• [TASK BRIEF]
Retype the records that come next, word for word.

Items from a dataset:

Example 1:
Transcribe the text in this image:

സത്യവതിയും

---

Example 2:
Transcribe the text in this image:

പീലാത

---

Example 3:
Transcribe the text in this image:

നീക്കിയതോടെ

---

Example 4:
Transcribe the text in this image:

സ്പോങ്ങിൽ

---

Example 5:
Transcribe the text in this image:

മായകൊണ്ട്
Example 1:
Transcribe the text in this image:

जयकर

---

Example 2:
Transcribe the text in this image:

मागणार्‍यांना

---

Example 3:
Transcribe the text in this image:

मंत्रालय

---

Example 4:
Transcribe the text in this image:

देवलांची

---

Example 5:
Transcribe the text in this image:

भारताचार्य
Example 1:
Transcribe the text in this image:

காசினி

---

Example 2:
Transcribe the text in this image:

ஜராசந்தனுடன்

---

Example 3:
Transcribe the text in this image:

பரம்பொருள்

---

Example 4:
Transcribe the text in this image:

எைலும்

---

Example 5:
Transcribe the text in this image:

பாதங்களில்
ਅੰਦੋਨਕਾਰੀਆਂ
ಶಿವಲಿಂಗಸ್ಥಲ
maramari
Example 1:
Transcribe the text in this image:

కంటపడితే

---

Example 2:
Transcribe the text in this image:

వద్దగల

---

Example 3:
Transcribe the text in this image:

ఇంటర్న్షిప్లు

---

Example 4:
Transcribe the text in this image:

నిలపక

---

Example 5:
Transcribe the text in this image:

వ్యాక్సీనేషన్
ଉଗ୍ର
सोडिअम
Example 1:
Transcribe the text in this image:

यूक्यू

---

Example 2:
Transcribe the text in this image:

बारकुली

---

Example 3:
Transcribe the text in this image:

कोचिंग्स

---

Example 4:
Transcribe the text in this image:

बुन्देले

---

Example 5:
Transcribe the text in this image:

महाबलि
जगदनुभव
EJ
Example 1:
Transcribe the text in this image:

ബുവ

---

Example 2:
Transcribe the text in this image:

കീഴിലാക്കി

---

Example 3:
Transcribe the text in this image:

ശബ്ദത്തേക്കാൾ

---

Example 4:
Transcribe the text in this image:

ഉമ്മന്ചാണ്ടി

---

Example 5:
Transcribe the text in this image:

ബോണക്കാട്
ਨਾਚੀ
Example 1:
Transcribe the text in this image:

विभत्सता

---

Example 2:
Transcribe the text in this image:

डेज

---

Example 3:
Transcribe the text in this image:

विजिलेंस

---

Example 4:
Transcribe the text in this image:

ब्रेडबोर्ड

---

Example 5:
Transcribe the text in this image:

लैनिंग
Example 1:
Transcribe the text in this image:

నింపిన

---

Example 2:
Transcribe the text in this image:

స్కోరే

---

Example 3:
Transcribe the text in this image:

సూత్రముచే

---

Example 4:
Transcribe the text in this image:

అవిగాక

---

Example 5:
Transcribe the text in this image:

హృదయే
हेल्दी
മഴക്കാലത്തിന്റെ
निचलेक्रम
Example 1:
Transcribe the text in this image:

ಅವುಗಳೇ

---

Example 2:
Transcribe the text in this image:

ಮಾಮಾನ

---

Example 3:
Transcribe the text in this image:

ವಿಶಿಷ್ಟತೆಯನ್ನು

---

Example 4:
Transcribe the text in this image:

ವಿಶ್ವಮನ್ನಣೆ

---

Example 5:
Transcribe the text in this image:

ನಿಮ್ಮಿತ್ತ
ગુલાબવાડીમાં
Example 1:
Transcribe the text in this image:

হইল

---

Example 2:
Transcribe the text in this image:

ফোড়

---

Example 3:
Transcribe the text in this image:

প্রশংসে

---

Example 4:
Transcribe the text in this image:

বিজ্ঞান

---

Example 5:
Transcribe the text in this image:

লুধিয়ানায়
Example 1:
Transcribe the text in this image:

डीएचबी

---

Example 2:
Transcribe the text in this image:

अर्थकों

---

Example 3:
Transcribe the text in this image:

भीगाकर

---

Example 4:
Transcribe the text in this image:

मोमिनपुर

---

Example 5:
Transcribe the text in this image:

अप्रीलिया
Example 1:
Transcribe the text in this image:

• [THE COMPLETED TASK]
Example 1:
Transcribe the text in this image:

സത്യവതിയും

---

Example 2:
Transcribe the text in this image:

പീലാത

---

Example 3:
Transcribe the text in this image:

നീക്കിയതോടെ

---

Example 4:
Transcribe the text in this image:

സ്പോങ്ങിൽ

---

Example 5:
Transcribe the text in this image:

മായകൊണ്ട്
Example 1:
Transcribe the text in this image:

जयकर

---

Example 2:
Transcribe the text in this image:

मागणार्‍यांना

---

Example 3:
Transcribe the text in this image:

मंत्रालय

---

Example 4:
Transcribe the text in this image:

देवलांची

---

Example 5:
Transcribe the text in this image:

भारताचार्य
Example 1:
Transcribe the text in this image:

காசினி

---

Example 2:
Transcribe the text in this image:

ஜராசந்தனுடன்

---

Example 3:
Transcribe the text in this image:

பரம்பொருள்

---

Example 4:
Transcribe the text in this image:

எைலும்

---

Example 5:
Transcribe the text in this image:

பாதங்களில்
ਅੰਦੋਨਕਾਰੀਆਂ
ಶಿವಲಿಂಗಸ್ಥಲ
maramari
Example 1:
Transcribe the text in this image:

కంటపడితే

---

Example 2:
Transcribe the text in this image:

వద్దగల

---

Example 3:
Transcribe the text in this image:

ఇంటర్న్షిప్లు

---

Example 4:
Transcribe the text in this image:

నిలపక

---

Example 5:
Transcribe the text in this image:

వ్యాక్సీనేషన్
ଉଗ୍ର
सोडिअम
Example 1:
Transcribe the text in this image:

यूक्यू

---

Example 2:
Transcribe the text in this image:

बारकुली

---

Example 3:
Transcribe the text in this image:

कोचिंग्स

---

Example 4:
Transcribe the text in this image:

बुन्देले

---

Example 5:
Transcribe the text in this image:

महाबलि
जगदनुभव
EJ
Example 1:
Transcribe the text in this image:

ബുവ

---

Example 2:
Transcribe the text in this image:

കീഴിലാക്കി

---

Example 3:
Transcribe the text in this image:

ശബ്ദത്തേക്കാൾ

---

Example 4:
Transcribe the text in this image:

ഉമ്മന്ചാണ്ടി

---

Example 5:
Transcribe the text in this image:

ബോണക്കാട്
ਨਾਚੀ
Example 1:
Transcribe the text in this image:

विभत्सता

---

Example 2:
Transcribe the text in this image:

डेज

---

Example 3:
Transcribe the text in this image:

विजिलेंस

---

Example 4:
Transcribe the text in this image:

ब्रेडबोर्ड

---

Example 5:
Transcribe the text in this image:

लैनिंग
Example 1:
Transcribe the text in this image:

నింపిన

---

Example 2:
Transcribe the text in this image:

స్కోరే

---

Example 3:
Transcribe the text in this image:

సూత్రముచే

---

Example 4:
Transcribe the text in this image:

అవిగాక

---

Example 5:
Transcribe the text in this image:

హృదయే
हेल्दी
മഴക്കാലത്തിന്റെ
निचलेक्रम
Example 1:
Transcribe the text in this image:

ಅವುಗಳೇ

---

Example 2:
Transcribe the text in this image:

ಮಾಮಾನ

---

Example 3:
Transcribe the text in this image:

ವಿಶಿಷ್ಟತೆಯನ್ನು

---

Example 4:
Transcribe the text in this image:

ವಿಶ್ವಮನ್ನಣೆ

---

Example 5:
Transcribe the text in this image:

ನಿಮ್ಮಿತ್ತ
ગુલાબવાડીમાં
Example 1:
Transcribe the text in this image:

হইল

---

Example 2:
Transcribe the text in this image:

ফোড়

---

Example 3:
Transcribe the text in this image:

প্রশংসে

---

Example 4:
Transcribe the text in this image:

বিজ্ঞান

---

Example 5:
Transcribe the text in this image:

লুধিয়ানায়
Example 1:
Transcribe the text in this image:

डीएचबी

---

Example 2:
Transcribe the text in this image:

अर्थकों

---

Example 3:
Transcribe the text in this image:

भीगाकर

---

Example 4:
Transcribe the text in this image:

मोमिनपुर

---

Example 5:
Transcribe the text in this image:

अप्रीलिया
Example 1:
Transcribe the text in this image:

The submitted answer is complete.